Brendan Nyhan

WSJ: “all medicine will be rationed”

The Wall Street Journal editorial board goes back to the future in the fight against health care reform with this remix of Betsy McCaughey’s false claim about the Clinton health care plan:

ObamaCare so dramatically expands government control of health care that eventually all medicine will be rationed via politics.

But unlike McCaughey, whose claim that people would not be able to purchase health care services outside the Clinton administration’s proposed system of managed competition was demonstrably false, the WSJ is making a slippery slope argument that can’t be disproven. Nonetheless, it’s absurd. Does anyone outside the WSJ think that “all medicine” in the US will be rationed?* Note that doing so would require government to bar people from privately contracting for medical services. That is extremely unlikely to happen regardless of whether the health care plan in Congress passes or not.

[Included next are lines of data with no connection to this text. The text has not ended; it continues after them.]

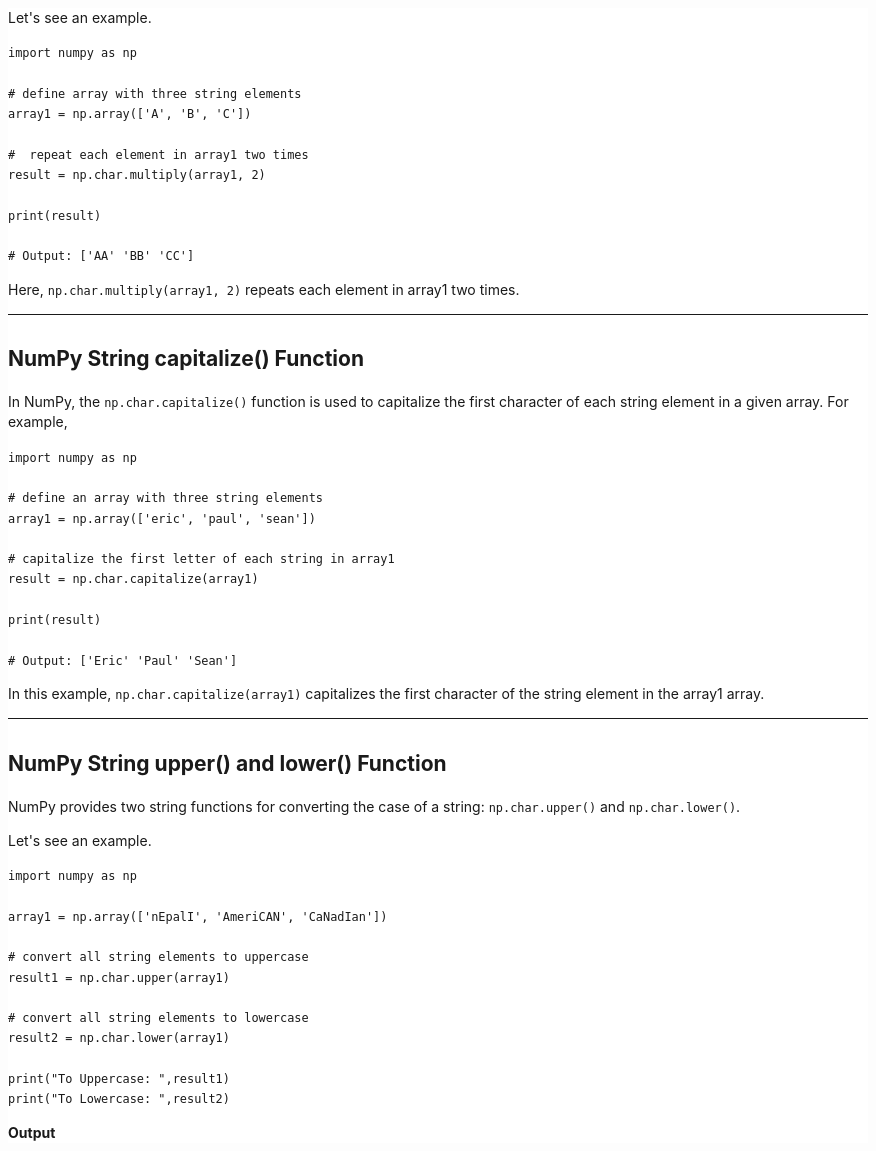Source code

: Let's see an example.

```
import numpy as np  

# define array with three string elements
array1 = np.array(['A', 'B', 'C']) 

#  repeat each element in array1 two times 
result = np.char.multiply(array1, 2)  

print(result)  

# Output: ['AA' 'BB' 'CC']
```
Here, `np.char.multiply(array1, 2)` repeats each element in array1 two times.

---

## NumPy String capitalize() Function

In NumPy, the `np.char.capitalize()` function is used to capitalize the first character of each string element in a given array. For example,

```
import numpy as np  

# define an array with three string elements
array1 = np.array(['eric', 'paul', 'sean'])  

# capitalize the first letter of each string in array1 
result = np.char.capitalize(array1)  

print(result) 

# Output: ['Eric' 'Paul' 'Sean']
```



In this example, `np.char.capitalize(array1)` capitalizes the first character of the string element in the array1 array.

---

## NumPy String upper() and lower() Function

NumPy provides two string functions for converting the case of a string: `np.char.upper()` and `np.char.lower()`.

Let's see an example.

```
import numpy as np

array1 = np.array(['nEpalI', 'AmeriCAN', 'CaNadIan'])

# convert all string elements to uppercase
result1 = np.char.upper(array1)

# convert all string elements to lowercase
result2 = np.char.lower(array1)

print("To Uppercase: ",result1)
print("To Lowercase: ",result2)
```
**Output**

Later in the piece, the WSJ goes on to make the point that cost controls on spending in Medicare and the public option are inevitable:

As Congress’s balance sheet drowns in trillions of dollars in new obligations, the political system will have no choice but to start making cost-minded decisions about which treatments patients are allowed to receive. Democrats can’t regulate their way out of the reality that we live in a world of finite resources and infinite wants. Once health care is nationalized, or mostly nationalized, medical rationing is inevitable—especially for the innovative high-cost technologies and drugs that are the future of medicine.

It’s certainly also possible, as the WSJ implies above, that similar limitations will be placed on regulated private health insurance plans at some point in the future. However, these scenarios still fall short of supporting the claim that health care will have been “nationalized” or that “all medicine will be rationed via politics,” both of which imply total government control of the health care sector.